EXERCISE AIM:
Give back, word for word, the line that contains "the leafy bush at (x=365, y=171)" and every line that follows it in the data below.

[Scene geometry reasoning data]

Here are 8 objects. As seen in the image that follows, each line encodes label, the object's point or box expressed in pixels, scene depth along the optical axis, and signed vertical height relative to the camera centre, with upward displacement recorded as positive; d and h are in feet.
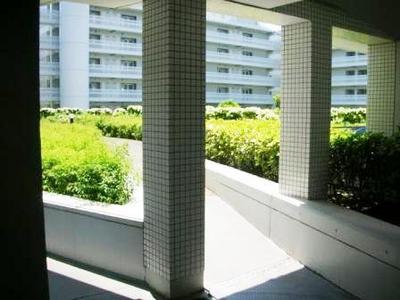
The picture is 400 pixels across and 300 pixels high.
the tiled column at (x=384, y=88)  28.76 +1.83
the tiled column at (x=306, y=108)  19.17 +0.34
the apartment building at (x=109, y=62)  151.84 +18.98
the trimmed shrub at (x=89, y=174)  20.03 -2.63
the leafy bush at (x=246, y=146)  25.77 -1.82
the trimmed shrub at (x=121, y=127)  58.42 -1.55
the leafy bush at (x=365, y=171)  19.44 -2.35
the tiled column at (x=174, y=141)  13.75 -0.79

TASK SOLUTION:
the leafy bush at (x=365, y=171)  19.44 -2.35
the tiled column at (x=174, y=141)  13.75 -0.79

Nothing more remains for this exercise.